Kolech (an "Orthodox" feminist group) and Am Hofshi, both of which are funded by the New Israel Fund, mounted a determined campaign to force this year's Conference to have female speakers. Doctors scheduled to present were subjected to phone and email campaigns pressuring them to withdraw. The protestors urged the government to cut off all funding to Puah. (The Puah Institute works closely with many women doctors, and sponsors many other programs in which women doctors speak.)
Seven of the nine doctors and professors originally scheduled to speak withdrew, many of them on the grounds "it's better to be smart than right." In the end, however, the conference went on as scheduled. Other no less distinguished doctors replaced those who had dropped out, and attendance remained at previous levels.
One final addendum: Kolech and Am Hofshi have been pressuring speakers not to appear for four years. Only this year did their efforts gain traction. That is mostly attributable to the NIF and the media's success in pushing the so-called "negation of women" to the top of the national agenda.

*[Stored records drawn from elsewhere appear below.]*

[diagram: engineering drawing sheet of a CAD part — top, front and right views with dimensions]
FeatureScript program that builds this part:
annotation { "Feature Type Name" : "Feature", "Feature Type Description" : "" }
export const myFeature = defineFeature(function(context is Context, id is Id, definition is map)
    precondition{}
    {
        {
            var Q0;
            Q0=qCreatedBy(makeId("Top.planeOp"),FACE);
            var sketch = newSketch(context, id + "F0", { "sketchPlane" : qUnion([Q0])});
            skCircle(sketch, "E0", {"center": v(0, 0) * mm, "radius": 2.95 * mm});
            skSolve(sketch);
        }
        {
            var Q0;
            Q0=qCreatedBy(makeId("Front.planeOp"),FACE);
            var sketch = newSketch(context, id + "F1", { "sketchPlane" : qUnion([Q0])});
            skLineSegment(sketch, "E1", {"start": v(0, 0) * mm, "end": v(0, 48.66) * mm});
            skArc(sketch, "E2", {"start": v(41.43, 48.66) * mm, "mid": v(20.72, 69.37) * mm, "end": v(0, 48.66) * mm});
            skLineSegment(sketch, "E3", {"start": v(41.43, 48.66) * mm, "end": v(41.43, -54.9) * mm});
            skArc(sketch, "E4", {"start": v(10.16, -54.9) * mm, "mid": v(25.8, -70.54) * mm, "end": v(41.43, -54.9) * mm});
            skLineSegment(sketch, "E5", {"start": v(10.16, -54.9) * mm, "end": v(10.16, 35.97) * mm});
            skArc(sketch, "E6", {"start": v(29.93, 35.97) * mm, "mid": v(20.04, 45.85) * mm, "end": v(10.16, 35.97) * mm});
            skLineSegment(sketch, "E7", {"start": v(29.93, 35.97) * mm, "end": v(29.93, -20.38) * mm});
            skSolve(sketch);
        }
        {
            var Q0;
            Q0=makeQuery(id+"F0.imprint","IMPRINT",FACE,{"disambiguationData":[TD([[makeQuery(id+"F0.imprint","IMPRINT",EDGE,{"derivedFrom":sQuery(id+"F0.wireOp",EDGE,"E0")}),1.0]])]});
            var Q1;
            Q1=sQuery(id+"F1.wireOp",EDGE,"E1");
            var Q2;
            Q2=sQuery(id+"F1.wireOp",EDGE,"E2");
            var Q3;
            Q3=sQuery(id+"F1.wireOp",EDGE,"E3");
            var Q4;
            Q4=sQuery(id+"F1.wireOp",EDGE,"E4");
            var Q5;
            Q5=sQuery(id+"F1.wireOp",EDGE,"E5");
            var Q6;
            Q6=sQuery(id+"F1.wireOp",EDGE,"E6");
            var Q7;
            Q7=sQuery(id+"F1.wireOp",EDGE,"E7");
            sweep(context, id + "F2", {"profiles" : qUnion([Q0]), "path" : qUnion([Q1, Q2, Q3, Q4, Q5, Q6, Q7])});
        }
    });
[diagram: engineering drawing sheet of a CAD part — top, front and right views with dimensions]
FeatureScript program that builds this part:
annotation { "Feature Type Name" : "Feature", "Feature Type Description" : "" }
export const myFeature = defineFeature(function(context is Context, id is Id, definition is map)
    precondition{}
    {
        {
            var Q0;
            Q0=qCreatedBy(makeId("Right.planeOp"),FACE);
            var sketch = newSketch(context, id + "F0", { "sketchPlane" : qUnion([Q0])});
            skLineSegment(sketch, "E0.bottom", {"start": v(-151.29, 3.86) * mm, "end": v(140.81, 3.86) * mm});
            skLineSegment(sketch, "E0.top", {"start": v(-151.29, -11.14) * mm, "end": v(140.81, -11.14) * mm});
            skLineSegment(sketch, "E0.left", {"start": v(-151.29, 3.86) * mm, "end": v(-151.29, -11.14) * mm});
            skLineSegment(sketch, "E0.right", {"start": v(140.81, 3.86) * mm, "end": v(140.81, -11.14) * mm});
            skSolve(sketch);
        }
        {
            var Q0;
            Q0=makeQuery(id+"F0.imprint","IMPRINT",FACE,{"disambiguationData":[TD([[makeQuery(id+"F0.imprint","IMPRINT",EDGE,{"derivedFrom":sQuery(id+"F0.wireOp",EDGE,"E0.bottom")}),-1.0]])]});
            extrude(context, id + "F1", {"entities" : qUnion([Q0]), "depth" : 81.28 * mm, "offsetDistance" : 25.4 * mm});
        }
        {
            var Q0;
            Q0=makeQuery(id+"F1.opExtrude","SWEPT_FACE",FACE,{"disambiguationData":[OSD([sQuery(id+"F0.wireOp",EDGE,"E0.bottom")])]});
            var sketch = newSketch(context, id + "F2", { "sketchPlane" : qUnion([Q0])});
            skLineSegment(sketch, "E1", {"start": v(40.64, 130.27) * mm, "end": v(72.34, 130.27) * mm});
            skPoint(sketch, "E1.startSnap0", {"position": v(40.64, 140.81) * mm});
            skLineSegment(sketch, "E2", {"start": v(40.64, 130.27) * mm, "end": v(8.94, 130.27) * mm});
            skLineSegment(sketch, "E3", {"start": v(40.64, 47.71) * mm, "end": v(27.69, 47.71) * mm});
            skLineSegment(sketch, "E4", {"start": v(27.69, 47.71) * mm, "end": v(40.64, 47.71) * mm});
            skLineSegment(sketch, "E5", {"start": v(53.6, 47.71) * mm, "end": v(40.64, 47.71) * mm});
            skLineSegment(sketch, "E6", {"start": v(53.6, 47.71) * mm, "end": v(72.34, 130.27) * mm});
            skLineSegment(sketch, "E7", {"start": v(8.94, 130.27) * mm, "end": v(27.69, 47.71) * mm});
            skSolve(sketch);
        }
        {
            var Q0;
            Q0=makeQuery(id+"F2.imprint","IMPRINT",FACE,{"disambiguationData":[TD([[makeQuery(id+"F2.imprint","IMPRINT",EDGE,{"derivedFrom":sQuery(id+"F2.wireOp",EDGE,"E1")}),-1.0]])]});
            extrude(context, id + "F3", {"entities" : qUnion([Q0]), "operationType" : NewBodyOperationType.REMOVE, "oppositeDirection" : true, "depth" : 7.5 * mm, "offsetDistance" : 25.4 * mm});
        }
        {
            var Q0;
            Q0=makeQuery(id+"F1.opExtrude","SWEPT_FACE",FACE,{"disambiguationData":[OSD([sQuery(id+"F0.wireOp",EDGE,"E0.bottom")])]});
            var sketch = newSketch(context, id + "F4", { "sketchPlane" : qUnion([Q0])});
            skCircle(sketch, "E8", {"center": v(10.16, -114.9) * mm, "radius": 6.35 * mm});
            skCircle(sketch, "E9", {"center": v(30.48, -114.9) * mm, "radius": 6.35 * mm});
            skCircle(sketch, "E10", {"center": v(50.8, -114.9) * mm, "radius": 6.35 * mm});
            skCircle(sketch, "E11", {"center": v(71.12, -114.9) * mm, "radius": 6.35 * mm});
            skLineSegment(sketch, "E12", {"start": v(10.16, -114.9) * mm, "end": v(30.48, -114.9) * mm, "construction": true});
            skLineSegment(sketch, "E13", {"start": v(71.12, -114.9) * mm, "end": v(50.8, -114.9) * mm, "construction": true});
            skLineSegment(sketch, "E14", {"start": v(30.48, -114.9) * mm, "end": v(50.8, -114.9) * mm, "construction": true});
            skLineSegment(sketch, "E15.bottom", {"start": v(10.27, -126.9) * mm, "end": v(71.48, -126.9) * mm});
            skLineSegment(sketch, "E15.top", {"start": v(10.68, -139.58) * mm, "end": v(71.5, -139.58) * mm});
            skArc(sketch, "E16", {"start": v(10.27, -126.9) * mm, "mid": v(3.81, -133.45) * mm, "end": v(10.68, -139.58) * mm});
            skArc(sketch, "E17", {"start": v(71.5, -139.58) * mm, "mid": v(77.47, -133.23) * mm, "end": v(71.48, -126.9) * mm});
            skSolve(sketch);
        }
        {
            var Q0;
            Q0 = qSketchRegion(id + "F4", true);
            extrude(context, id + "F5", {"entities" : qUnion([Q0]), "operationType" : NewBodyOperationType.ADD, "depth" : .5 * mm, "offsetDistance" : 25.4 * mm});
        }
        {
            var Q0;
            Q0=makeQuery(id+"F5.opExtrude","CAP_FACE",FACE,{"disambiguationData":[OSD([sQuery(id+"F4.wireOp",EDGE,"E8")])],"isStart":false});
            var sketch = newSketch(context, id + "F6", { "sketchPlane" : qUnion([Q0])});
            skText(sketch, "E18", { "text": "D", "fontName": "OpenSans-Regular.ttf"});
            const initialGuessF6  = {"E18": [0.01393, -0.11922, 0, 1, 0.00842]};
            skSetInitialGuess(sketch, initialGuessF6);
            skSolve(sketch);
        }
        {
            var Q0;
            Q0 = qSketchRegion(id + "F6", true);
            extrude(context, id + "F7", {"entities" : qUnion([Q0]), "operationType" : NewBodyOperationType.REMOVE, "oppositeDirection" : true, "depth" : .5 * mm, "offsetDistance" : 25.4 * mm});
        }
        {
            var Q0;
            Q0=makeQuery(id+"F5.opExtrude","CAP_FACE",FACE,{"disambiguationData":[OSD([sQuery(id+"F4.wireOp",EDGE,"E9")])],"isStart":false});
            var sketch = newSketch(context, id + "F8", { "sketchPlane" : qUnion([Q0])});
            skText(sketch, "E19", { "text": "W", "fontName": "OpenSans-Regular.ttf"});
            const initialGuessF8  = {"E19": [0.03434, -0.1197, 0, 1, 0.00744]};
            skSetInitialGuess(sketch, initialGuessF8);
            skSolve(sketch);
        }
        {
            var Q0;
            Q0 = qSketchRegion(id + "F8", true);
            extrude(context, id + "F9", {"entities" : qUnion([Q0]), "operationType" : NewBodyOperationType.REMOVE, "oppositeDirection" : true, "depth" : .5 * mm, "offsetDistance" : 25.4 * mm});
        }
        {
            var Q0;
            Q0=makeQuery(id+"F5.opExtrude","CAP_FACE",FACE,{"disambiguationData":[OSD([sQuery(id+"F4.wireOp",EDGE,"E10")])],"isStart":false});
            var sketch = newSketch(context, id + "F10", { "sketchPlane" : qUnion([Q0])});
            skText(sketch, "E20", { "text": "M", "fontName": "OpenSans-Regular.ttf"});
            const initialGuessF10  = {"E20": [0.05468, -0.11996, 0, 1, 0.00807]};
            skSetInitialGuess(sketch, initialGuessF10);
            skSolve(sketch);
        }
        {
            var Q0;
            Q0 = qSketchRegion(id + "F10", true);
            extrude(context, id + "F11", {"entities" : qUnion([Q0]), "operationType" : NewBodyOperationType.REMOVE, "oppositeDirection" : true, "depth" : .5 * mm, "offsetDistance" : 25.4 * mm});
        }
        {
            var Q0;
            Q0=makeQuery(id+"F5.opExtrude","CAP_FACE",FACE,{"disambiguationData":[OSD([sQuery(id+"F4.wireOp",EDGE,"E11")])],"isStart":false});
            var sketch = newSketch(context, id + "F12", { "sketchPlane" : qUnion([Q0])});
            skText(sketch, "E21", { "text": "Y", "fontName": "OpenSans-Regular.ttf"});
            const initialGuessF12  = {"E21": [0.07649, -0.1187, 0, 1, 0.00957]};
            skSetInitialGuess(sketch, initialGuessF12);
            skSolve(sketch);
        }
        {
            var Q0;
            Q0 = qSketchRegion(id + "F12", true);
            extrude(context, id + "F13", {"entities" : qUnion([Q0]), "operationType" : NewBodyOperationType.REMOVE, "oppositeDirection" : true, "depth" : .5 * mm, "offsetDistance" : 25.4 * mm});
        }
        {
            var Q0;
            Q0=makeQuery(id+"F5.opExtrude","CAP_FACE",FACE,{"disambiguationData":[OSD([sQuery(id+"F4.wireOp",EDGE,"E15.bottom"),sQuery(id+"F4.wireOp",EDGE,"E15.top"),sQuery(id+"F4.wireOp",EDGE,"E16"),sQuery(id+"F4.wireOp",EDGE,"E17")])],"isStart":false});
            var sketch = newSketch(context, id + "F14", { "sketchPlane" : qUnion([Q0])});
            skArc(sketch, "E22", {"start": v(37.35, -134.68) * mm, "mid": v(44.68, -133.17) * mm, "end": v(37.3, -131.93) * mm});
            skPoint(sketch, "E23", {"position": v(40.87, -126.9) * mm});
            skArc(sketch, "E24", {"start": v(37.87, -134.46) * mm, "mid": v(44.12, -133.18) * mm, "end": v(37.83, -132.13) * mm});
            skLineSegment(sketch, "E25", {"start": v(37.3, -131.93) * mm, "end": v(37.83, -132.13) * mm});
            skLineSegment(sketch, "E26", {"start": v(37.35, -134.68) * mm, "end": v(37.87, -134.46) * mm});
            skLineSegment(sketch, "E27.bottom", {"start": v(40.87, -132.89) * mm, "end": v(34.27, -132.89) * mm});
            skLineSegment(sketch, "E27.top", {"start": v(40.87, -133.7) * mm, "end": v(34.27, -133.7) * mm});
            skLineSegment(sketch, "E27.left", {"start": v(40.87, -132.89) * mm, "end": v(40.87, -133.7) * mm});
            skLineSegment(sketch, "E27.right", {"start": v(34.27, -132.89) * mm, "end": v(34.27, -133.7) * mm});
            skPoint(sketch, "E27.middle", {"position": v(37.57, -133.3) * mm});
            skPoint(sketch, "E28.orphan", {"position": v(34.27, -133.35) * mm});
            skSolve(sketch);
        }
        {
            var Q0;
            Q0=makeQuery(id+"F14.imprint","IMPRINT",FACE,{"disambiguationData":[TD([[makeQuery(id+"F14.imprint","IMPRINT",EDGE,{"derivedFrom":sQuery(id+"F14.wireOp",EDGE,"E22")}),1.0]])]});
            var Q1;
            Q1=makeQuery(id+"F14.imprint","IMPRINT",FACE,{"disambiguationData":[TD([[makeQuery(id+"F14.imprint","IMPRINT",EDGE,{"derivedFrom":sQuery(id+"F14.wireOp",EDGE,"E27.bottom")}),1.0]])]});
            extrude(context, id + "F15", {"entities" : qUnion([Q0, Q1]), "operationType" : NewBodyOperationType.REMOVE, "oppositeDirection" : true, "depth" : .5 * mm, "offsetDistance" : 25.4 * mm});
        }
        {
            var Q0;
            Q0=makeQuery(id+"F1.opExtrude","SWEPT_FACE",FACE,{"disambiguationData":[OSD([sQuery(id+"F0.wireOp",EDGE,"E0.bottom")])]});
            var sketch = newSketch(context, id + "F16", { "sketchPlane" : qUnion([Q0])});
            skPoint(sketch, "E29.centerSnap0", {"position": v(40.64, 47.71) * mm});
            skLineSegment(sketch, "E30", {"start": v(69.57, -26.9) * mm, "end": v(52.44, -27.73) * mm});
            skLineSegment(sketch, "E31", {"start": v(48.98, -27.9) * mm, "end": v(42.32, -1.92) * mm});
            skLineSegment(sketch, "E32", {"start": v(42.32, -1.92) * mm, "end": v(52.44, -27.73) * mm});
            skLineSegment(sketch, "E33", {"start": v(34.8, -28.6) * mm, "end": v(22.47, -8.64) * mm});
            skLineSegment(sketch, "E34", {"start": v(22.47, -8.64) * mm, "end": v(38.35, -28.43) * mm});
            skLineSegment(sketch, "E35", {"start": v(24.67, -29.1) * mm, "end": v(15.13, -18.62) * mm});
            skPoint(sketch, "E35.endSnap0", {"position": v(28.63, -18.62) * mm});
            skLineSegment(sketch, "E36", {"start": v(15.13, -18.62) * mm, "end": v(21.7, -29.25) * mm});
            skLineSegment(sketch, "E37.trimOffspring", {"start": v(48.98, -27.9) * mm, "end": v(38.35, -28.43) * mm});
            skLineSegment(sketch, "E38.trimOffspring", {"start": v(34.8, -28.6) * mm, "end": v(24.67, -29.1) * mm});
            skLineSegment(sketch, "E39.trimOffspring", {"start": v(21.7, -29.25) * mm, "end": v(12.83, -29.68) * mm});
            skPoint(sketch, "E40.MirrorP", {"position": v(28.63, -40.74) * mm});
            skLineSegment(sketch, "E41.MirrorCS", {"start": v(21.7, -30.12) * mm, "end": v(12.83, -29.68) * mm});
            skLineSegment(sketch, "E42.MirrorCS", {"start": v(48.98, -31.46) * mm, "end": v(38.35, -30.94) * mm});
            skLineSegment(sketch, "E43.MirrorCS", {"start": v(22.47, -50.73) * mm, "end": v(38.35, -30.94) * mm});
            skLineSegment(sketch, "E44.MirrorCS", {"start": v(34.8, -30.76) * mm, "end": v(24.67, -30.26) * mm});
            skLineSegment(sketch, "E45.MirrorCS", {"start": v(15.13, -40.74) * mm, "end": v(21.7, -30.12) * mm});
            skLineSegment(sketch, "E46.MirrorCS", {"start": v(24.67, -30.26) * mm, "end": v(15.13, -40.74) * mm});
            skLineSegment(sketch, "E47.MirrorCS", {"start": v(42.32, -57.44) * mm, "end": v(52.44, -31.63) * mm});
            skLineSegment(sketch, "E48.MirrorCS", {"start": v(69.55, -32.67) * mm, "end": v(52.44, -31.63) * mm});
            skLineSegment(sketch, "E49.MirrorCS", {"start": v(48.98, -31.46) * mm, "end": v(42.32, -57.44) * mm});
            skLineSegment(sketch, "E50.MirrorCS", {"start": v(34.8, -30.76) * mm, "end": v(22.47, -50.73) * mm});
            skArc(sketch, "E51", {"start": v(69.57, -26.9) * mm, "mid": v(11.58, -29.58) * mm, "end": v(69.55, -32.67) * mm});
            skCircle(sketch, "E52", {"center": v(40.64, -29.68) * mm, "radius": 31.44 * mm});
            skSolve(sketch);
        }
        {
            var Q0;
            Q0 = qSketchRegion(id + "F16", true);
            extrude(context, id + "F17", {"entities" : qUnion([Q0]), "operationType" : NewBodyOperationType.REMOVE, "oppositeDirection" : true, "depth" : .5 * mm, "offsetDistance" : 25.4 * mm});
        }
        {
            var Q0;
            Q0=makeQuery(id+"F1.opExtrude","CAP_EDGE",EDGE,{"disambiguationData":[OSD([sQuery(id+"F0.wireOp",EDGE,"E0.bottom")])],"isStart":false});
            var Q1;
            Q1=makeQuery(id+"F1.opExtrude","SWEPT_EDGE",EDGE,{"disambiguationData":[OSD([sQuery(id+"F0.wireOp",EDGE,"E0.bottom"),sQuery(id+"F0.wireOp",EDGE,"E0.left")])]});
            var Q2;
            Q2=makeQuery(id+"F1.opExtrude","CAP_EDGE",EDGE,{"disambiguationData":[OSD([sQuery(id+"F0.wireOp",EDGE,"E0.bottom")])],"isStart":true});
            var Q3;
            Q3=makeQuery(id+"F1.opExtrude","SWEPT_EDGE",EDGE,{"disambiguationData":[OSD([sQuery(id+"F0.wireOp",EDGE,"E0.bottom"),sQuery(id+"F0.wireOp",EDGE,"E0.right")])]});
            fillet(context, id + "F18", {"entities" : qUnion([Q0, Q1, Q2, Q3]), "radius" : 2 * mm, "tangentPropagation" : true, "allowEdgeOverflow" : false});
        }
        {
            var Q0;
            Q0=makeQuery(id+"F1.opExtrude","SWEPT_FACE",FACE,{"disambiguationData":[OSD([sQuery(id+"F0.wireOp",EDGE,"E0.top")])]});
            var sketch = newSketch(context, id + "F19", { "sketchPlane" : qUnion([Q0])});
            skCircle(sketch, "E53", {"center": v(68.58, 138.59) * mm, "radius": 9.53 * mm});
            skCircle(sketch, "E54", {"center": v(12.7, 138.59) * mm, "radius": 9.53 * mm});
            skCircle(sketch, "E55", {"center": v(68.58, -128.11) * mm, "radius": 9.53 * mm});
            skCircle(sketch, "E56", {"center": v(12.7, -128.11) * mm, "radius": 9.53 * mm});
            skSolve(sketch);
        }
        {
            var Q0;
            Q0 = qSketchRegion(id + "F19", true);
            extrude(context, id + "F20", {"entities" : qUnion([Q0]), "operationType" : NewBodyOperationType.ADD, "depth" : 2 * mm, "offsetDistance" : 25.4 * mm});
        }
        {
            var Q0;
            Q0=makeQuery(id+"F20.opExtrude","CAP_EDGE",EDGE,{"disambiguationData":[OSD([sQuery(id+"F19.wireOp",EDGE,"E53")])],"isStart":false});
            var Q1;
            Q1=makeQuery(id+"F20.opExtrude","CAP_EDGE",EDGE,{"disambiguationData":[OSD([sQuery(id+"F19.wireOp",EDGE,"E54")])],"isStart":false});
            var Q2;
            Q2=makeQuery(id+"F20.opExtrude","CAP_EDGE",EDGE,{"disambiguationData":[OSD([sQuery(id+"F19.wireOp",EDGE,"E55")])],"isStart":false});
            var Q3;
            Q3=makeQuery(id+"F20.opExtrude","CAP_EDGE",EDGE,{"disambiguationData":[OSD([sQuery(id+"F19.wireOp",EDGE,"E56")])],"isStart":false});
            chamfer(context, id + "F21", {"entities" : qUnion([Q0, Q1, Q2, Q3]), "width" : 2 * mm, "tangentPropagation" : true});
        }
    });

But most articles on the controversy surrounding the Puah Conference mentioned that a few months ago, at a Health Ministry awards ceremony, a woman prize winner did not go on stage to receive her prize personally, allegedly because the Vice-Minister in charge of the Health Ministry is chareidi. That incident demonstrates the inevitable tensions facing chareidim in high positions. (Rabbi Uri Lopoliansky struggled with these issues his entire term as mayor of Jerusalem, with the constant guidance of Rabbi Yosef Shalom Elyashiv.)
Any chareidi who ascends to such to a high public position, however, must realize that he cannot impose the standards of our bar mitzvahs and weddings on public events. If he feels incapable of making the distinction, he should try to find a family simchah that, regrettably, makes his attendance at the public event impossible.